Aiming to commercialise naturally-grown coloured cotton, a team of scientists is developing different shades of cotton through conventional methods suiting requirements of textile mills. As part of the All India Coordinated Research Project on Cotton, a team of four researchers at the BM College of Agriculture, Khandwa have developed four shades of brown cotton grown through the conventional method by mixing different wild varieties of cotton collected from across the country. They are now working on making it commercially viable by means of increased yield, strength and better size.

Dr Devendra Kumar Shrivastava, plant breeder of the project said, “Traditionally we have seen and used white cotton but there are coloured varieties that are not cultivated by farmers because coloured varieties yields are less and they have poor fibre strength and length. But now we are working on enhancing the characteristics of coloured variety so that they can be commercially used.”

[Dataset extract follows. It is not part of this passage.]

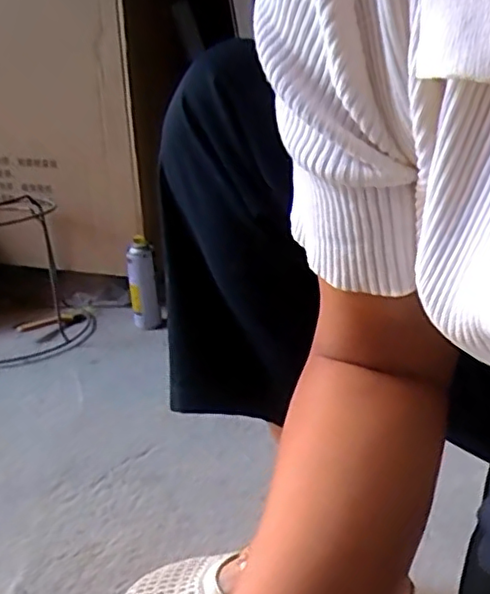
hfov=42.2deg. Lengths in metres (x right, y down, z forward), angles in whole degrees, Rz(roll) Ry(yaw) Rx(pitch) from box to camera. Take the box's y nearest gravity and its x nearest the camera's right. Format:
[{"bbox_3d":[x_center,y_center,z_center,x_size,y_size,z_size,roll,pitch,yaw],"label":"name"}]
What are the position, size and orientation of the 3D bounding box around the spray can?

The college had developed a variety of dark brown cotton known as JCC1 around five years ago but the variety is not in use due to poor yields and short fibre length making it unacceptable by textile mills. Researchers said fibre length of coloured cotton is around 26 mm while textile mills demand at least 28-30mm. Poor yields and chances of contamination with white cotton makes it unviable for farmers.

Researchers in the project, entomologist Dr SK Parsai, agronomist Dr JP Mehta, under the guidance of BM College of Agriculture dean Dr UPS Bhadauriya are now working towards developing a strong variety of coloured cotton that can be accepted by textile mills. According to researchers, the latest coloured variety of cotton developed by the college has yielded 8 to 14 quintals /hectares while fibre length has grown to 28-32 mm.